The entries that follow include a run beginning at the line with "(b) how many" and ending at the line with "3. As before, divide"; restate that run word for word and leave the rest out.

(Page images and extracted text)
*** Block opens ***

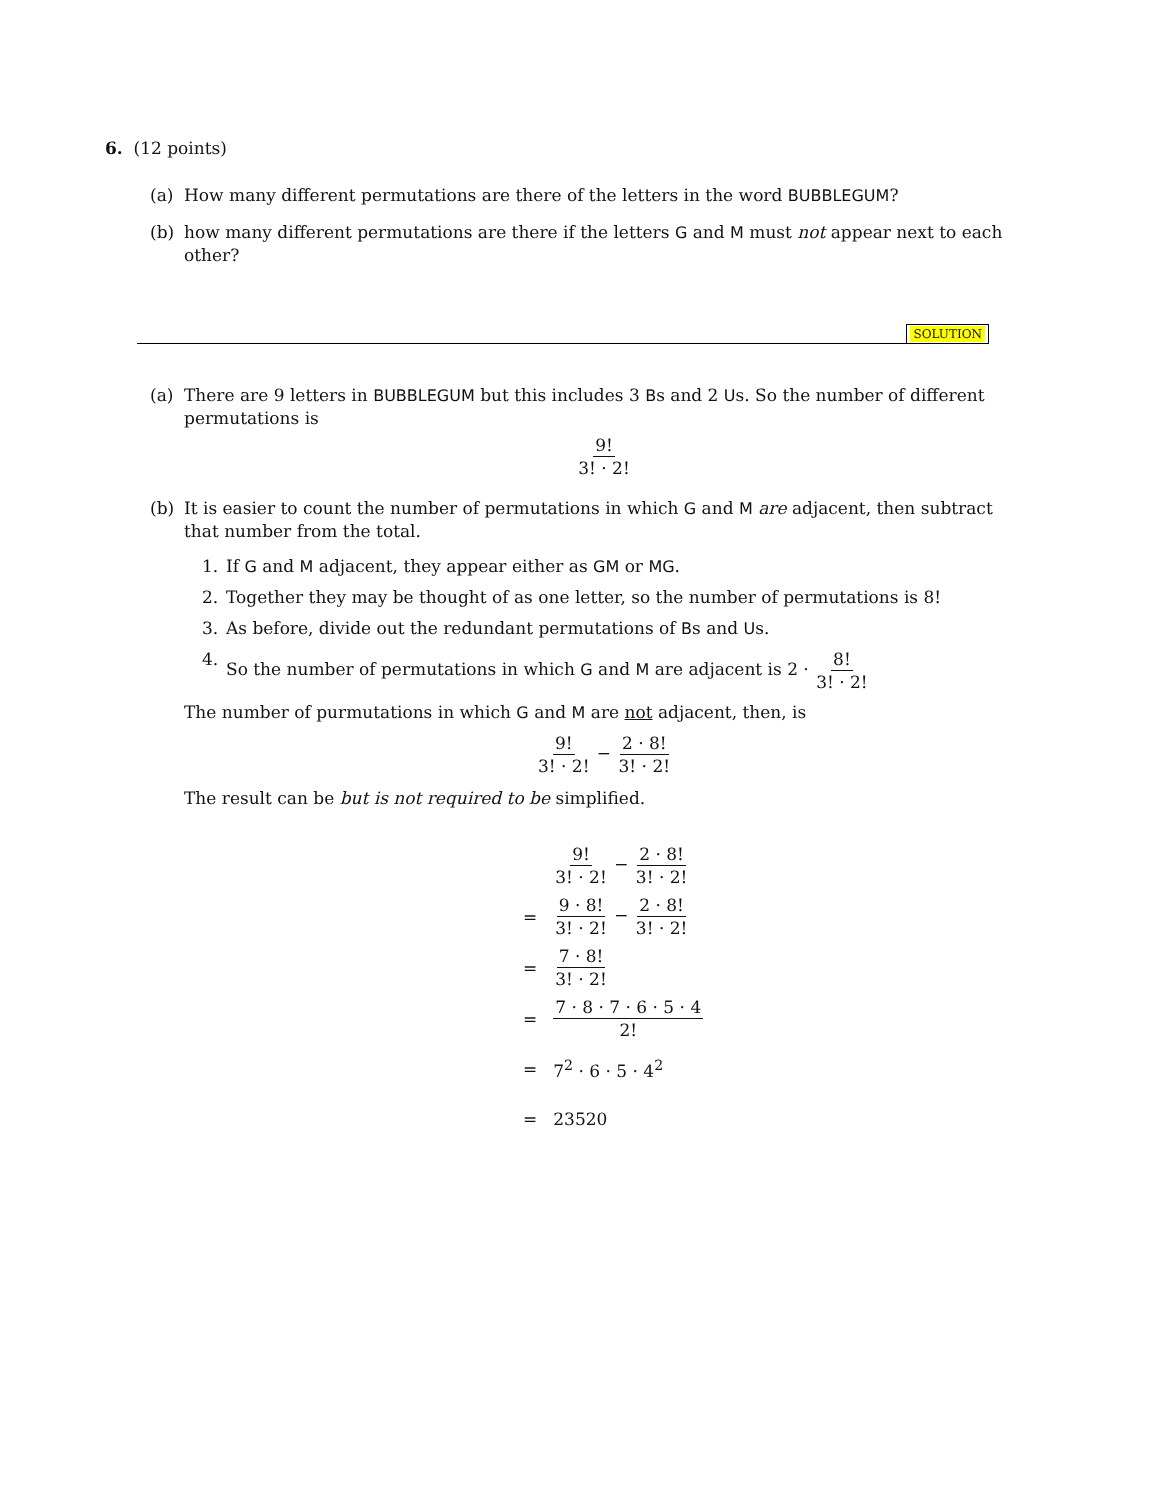6. (12 points)
(a) How many different permutations are there of the letters in the word BUBBLEGUM?
(b) how many different permutations are there if the letters G and M must not appear next to each other?
SOLUTION
(a) There are 9 letters in BUBBLEGUM but this includes 3 Bs and 2 Us. So the number of different permutations is
9! 3! · 2!
(b) It is easier to count the number of permutations in which G and M are adjacent, then subtract that number from the total.
1. If G and M adjacent, they appear either as GM or MG.
2. Together they may be thought of as one letter, so the number of permutations is 8!
3. As before, divide out the redundant permutations of Bs and Us.
4. So the number of permutations in which G and M are adjacent is 2 · 8! 3! · 2!
The number of purmutations in which G and M are not adjacent, then, is
9! 3! · 2! − 2 · 8! 3! · 2!
The result can be but is not required to be simplified.
| | 9! 3! · 2! − 2 · 8! 3! · 2! |
| = | 9 · 8! 3! · 2! − 2 · 8! 3! · 2! |
| = | 7 · 8! 3! · 2! |
| = | 7 · 8 · 7 · 6 · 5 · 4 2! |
| = | 7<sup>2</sup> · 6 · 5 · 4<sup>2</sup> |
| = | 23520 |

*** Block closes ***

Reply:
(b) how many different permutations are there if the letters G and M must not appear next to each other?
SOLUTION
(a) There are 9 letters in BUBBLEGUM but this includes 3 Bs and 2 Us. So the number of different permutations is
9! 3! · 2!
(b) It is easier to count the number of permutations in which G and M are adjacent, then subtract that number from the total.
1. If G and M adjacent, they appear either as GM or MG.
2. Together they may be thought of as one letter, so the number of permutations is 8!
3. As before, divide out the redundant permutations of Bs and Us.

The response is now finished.